TO DO: Reproduce the entries shown below only from the line with "Starting at" down to the line with "schools switched everyone to remote learning.", keeping both end lines and copying each one exactly.

[Data items]
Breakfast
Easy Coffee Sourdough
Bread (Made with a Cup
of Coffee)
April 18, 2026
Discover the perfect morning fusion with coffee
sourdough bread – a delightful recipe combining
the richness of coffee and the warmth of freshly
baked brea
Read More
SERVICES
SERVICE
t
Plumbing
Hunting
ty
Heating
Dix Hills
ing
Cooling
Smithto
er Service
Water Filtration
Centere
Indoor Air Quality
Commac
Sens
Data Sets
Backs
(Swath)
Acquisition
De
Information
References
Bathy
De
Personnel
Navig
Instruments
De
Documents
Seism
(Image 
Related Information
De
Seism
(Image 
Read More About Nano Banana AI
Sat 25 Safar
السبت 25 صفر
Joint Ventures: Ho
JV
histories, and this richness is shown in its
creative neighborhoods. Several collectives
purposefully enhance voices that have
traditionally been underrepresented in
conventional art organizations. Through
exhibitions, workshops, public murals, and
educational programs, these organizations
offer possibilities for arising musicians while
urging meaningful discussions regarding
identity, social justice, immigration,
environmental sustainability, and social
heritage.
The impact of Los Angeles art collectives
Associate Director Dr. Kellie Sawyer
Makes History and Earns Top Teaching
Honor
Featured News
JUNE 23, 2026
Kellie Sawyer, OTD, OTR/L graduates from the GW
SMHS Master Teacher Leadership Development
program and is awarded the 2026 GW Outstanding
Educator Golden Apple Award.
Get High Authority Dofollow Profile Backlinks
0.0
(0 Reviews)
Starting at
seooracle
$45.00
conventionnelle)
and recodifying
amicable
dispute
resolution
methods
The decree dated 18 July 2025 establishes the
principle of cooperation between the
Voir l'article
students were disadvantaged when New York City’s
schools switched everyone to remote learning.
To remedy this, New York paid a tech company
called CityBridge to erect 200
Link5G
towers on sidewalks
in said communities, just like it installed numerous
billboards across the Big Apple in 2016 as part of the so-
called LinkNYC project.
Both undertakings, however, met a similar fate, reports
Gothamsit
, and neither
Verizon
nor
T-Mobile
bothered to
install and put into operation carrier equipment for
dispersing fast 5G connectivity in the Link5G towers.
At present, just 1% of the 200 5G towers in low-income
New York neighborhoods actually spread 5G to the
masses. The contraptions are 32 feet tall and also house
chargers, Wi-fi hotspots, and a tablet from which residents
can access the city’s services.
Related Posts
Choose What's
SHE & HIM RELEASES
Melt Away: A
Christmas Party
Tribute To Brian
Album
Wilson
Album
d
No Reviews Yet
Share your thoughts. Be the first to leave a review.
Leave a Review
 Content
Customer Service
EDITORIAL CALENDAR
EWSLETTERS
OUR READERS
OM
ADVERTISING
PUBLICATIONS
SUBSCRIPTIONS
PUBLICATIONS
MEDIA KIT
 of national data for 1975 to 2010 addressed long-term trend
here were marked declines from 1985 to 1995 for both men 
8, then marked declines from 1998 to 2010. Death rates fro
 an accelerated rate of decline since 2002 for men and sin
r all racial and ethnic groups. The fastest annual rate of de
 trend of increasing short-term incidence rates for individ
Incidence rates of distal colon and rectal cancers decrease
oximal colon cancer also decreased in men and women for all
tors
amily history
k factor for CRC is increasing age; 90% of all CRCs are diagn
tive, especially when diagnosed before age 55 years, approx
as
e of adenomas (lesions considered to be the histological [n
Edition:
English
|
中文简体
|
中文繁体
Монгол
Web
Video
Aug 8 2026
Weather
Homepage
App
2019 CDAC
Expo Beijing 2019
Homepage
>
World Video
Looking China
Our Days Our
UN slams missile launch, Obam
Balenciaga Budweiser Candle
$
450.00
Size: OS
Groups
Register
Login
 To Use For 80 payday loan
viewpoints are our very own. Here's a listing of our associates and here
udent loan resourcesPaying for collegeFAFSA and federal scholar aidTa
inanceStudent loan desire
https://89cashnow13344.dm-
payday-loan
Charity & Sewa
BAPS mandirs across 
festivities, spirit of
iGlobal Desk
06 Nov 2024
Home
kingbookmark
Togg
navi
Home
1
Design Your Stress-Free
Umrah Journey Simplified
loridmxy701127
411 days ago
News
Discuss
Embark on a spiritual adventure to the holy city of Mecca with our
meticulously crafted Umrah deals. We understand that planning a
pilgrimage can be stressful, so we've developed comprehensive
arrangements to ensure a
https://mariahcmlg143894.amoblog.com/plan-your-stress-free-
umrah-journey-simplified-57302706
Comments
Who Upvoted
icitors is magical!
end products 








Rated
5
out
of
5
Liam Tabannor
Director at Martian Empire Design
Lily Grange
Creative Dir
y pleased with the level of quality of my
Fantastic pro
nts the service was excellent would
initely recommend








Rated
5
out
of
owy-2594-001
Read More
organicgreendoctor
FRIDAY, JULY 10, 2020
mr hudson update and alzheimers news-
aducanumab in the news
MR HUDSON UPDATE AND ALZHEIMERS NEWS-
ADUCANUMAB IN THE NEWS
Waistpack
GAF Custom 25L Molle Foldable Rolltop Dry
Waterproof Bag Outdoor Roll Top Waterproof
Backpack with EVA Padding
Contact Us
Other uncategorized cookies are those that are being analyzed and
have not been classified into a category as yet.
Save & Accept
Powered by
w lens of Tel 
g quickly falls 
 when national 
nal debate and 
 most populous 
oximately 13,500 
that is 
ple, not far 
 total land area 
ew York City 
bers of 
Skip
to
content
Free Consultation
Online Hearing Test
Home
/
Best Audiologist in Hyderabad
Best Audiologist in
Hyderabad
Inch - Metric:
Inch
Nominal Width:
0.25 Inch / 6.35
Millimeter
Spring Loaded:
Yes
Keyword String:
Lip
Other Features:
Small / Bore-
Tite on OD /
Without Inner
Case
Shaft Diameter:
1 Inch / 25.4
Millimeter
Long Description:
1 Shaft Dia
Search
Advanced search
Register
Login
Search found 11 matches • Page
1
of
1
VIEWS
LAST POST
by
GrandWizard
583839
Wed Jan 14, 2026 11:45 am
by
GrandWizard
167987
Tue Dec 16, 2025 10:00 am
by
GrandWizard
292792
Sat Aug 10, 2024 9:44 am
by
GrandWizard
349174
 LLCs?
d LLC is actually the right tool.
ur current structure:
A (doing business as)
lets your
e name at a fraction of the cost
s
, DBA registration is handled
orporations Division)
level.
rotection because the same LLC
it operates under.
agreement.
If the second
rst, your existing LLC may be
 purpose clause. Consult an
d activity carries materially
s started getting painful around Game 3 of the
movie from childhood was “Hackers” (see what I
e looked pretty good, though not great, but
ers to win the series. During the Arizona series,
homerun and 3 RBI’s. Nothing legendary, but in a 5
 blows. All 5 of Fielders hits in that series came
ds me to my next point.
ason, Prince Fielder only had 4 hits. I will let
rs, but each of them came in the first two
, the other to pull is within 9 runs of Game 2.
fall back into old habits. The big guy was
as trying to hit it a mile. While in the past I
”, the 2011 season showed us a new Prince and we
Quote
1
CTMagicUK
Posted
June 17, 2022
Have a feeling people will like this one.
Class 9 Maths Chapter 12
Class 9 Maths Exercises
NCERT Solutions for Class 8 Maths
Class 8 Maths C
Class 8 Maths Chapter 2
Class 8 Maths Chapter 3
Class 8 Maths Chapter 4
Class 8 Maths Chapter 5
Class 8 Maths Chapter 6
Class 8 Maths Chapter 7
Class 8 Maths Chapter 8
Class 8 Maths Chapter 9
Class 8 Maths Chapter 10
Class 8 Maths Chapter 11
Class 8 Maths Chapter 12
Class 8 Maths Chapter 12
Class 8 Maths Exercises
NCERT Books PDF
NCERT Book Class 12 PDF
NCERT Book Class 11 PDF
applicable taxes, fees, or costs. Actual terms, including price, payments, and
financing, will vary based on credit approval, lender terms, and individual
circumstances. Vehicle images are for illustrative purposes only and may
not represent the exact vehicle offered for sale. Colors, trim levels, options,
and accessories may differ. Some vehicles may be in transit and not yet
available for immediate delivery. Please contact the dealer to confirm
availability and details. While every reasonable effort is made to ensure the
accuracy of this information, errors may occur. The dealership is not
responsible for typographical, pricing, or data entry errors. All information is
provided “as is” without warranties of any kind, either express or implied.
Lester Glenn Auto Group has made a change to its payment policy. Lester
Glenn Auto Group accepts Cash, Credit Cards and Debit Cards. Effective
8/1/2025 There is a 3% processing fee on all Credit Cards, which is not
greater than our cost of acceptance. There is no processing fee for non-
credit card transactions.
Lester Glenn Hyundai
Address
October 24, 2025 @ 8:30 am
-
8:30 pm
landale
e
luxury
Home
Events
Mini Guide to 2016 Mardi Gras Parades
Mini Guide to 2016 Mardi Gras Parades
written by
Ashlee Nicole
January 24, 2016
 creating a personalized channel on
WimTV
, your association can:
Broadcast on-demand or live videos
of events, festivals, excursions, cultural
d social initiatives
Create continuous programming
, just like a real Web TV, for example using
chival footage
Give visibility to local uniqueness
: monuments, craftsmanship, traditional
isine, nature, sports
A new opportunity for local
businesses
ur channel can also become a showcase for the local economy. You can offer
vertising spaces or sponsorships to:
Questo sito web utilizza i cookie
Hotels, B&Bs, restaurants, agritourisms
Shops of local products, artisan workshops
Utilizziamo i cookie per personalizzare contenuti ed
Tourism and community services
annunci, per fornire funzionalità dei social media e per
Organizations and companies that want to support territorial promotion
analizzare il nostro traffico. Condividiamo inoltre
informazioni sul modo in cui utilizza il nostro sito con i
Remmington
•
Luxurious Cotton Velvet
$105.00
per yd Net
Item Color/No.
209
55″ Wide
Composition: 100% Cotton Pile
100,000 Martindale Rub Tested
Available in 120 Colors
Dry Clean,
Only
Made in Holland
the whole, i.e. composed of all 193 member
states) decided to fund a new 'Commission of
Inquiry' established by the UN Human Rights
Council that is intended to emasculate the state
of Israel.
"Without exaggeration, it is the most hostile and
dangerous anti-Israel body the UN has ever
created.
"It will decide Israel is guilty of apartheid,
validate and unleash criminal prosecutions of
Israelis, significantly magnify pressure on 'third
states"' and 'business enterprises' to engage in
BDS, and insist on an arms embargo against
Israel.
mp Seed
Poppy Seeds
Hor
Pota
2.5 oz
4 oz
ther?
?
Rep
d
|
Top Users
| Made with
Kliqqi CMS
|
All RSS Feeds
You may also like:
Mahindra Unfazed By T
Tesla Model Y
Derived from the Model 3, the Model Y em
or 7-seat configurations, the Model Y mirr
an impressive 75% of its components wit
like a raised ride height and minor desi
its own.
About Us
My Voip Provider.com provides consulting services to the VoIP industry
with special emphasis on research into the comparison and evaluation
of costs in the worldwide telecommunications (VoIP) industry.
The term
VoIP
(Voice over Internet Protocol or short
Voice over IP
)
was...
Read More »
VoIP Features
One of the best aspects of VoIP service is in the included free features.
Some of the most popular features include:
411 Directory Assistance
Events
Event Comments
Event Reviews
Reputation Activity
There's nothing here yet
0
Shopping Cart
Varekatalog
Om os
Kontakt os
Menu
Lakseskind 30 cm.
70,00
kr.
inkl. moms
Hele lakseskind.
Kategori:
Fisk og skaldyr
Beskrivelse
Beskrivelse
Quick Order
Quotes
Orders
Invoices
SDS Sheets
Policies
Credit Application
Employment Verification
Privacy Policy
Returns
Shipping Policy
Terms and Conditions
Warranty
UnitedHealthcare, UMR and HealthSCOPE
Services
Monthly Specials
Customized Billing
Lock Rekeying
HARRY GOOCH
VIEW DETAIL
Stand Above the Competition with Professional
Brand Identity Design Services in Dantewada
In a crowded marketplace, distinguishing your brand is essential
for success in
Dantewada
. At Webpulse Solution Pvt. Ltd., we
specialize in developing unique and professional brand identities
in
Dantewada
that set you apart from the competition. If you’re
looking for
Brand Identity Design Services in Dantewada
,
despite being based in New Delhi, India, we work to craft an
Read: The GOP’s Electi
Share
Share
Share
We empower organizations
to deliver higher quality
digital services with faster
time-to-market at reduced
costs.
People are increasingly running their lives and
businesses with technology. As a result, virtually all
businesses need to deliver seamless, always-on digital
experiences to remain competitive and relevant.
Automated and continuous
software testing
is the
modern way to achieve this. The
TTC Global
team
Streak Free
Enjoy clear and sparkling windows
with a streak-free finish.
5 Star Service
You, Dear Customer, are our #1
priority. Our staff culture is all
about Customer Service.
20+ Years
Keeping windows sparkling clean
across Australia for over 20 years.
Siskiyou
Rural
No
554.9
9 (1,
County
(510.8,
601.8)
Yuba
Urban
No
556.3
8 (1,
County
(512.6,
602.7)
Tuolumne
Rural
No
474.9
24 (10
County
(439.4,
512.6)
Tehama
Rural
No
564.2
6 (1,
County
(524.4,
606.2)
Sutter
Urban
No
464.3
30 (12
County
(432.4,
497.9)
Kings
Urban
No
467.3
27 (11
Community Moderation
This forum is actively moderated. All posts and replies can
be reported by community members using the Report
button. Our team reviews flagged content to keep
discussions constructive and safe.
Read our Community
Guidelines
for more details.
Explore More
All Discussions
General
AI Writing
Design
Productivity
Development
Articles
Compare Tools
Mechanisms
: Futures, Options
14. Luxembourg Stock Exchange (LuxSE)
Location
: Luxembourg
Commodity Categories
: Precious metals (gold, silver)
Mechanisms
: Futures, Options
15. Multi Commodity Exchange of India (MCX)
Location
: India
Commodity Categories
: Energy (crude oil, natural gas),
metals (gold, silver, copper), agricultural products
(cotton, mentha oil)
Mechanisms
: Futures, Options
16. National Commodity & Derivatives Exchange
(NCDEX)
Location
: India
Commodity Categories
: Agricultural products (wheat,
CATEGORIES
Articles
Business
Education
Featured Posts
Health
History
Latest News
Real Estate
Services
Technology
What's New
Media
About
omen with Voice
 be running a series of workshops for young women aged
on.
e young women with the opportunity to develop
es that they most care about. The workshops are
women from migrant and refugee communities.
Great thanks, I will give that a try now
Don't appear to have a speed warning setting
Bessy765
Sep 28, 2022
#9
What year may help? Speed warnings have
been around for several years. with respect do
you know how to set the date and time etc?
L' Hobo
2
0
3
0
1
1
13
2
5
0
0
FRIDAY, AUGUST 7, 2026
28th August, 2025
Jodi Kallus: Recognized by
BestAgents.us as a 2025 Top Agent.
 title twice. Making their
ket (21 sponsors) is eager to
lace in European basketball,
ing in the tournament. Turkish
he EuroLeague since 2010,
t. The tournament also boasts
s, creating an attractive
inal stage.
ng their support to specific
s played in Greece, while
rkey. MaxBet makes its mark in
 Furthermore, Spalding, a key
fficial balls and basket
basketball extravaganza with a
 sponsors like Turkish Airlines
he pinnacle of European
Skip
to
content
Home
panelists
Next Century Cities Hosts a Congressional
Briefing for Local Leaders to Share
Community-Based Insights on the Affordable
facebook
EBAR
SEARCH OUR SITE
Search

RESPONSE TO THIS EXERCISE:
Starting at
seooracle
$45.00
conventionnelle)
and recodifying
amicable
dispute
resolution
methods
The decree dated 18 July 2025 establishes the
principle of cooperation between the
Voir l'article
students were disadvantaged when New York City’s
schools switched everyone to remote learning.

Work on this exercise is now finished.